I high-five Dee back, hating the realization I’m no longer the Doc, the one to make others smile.

“Still super serious, Dad.”

“Do I have to apologize?”

“No. We all just want you to be happy.”

“Kind. Thanks. I’m not unhappy.”

“Not the same as being happy, Dad. How’s the apartment?”

“Still great. Thanks. Clean. Quiet. Comfortable. Everything’s in order, thank you. Housekeeper leaves me food and does most of the laundry. I make my own toast and eggs; order takeout. I’m not starving, as you can see. And the cherry pie was the best I’ve ever tasted.”

“What cherry pie?”

“Mrs West’s, I guess. Oh, Carla sends you her best wishes. I bought one of her paintings.”

“That’s great, Dad. Oh, did you hear about the fund-raiser for dementia research?”

“No?”

“You remember the Fontaines, don’t you, Bettina and Raymond?” says Dee.

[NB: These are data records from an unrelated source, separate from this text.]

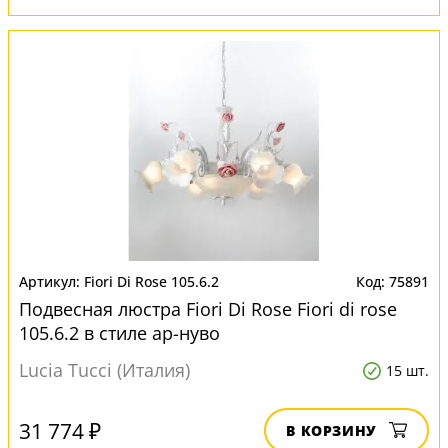
Fiori Di Rose 105.6.2
75891
Подвесная люстра Fiori Di Rose Fiori di rose
105.6.2 в стиле ар-нуво
Lucia Tucci (Италия)
15 шт.
31 774 ₽
В КОРЗИНУ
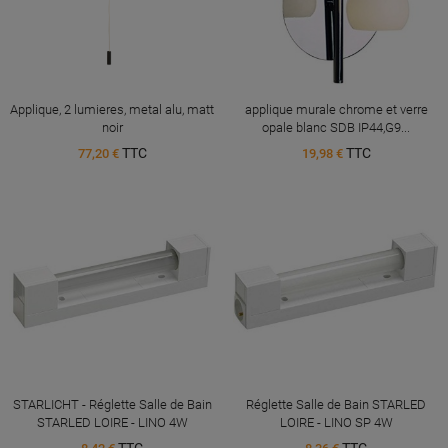
Applique, 2 lumieres, metal alu, matt
applique murale chrome et verre
noir
opale blanc SDB IP44,G9...
TTC
TTC
77,20 €
19,98 €
STARLICHT - Réglette Salle de Bain
Réglette Salle de Bain STARLED
STARLED LOIRE - LINO 4W
LOIRE - LINO SP 4W
TTC
TTC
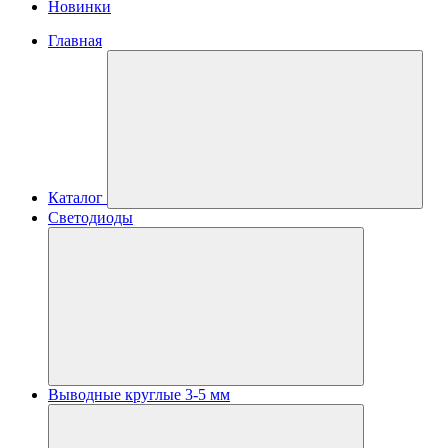
Новинки
Главная
Каталог
Светодиоды
Выводные круглые 3-5 мм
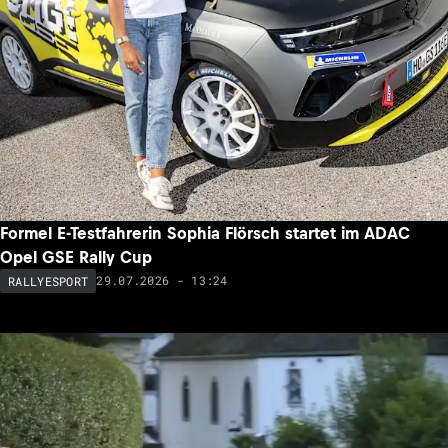
Formel E-Testfahrerin Sophia Flörsch startet im ADAC
Opel GSE Rally Cup
29.07.2026 - 13:24
RALLYESPORT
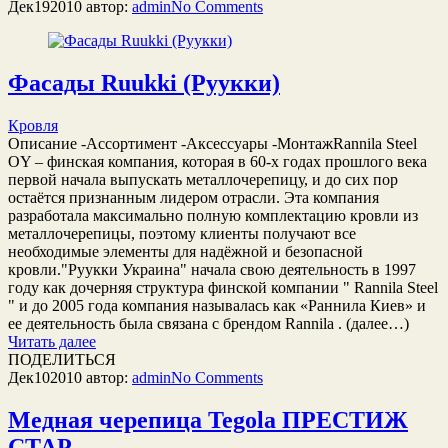
Дек
19
2010
автор:
admin
No
Comments
Фасады Ruukki (Руукки)
Кровля
Описание -Ассортимент -Аксессуары -МонтажRannila Steel
OY – финская компания, которая в 60-х годах прошлого века
первой начала выпускать металлочерепицу, и до сих пор
остаётся признанным лидером отрасли. Эта компания
разработала максимально полную комплектацию кровли из
металлочерепицы, поэтому клиенты получают все
необходимые элементы для надёжной и безопасной
кровли."Руукки Украина" начала свою деятельность в 1997
году как дочерняя структура финской компании " Rannila Steel
" и до 2005 года компания называлась как «Раннила Киев» и
ее деятельность была связана с брендом Rannila . (далее…)
Читать далее
ПОДЕЛИТЬСЯ
Дек
10
2010
автор:
admin
No
Comments
Медная черепица Tegola ПРЕСТИЖ
СТАР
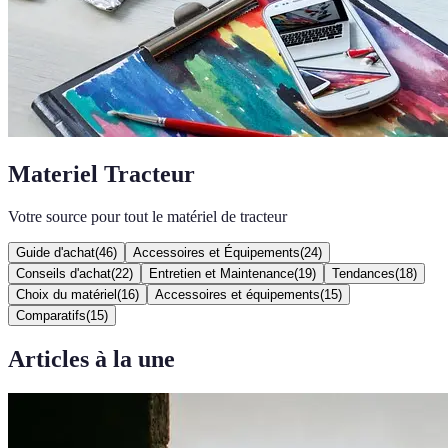
Materiel Tracteur
Votre source pour tout le matériel de tracteur
Guide d'achat
(
46
)
Accessoires et Équipements
(
24
)
Conseils d'achat
(
22
)
Entretien et Maintenance
(
19
)
Tendances
(
18
)
Choix du matériel
(
16
)
Accessoires et équipements
(
15
)
Comparatifs
(
15
)
Articles à la une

“Friends of Millie’s, yes.”

“Raymond died a year ago. Bettina’s set up a foundation.

There’s a ball. Matt can’t come. He has to go to the Caribbean for a conference first thing next morning.

Will you come with me, Dad? It’s no big deal.

I know you still have a dinner suit. I made sure we packed it for you in case an event like this came up. Just say ‘yes.’”

“When is it?” As if my calendar is full.

As if there’s anything in my life beyond sitting in my perfectly renovated, perfectly clean apartment and staring out the window, walking now and then, and catching up with my children, and choir once a week.

I’m still not used to it. My life was a whirlwind. Now it’s too quiet.

“A week from Thursday. I’ll text you the details. It’s at the Town Hall.”

“Okay.”

“Maybe get a haircut, Dad?”

“What’s wrong with it?” I pat the back of my head and Dee shakes her head and laughs.

“Just get a haircut. Please?”

I nod. I might or I might not. Millie used to cut my hair, and one of her friends did it ahead of her funeral; all over me with her pity and powder and polished pink fingernails, as if she could step right in where Millie left off.

She meant well, but it was too soon, and she reminded me too much of Millie. I shudder and shut out the memories.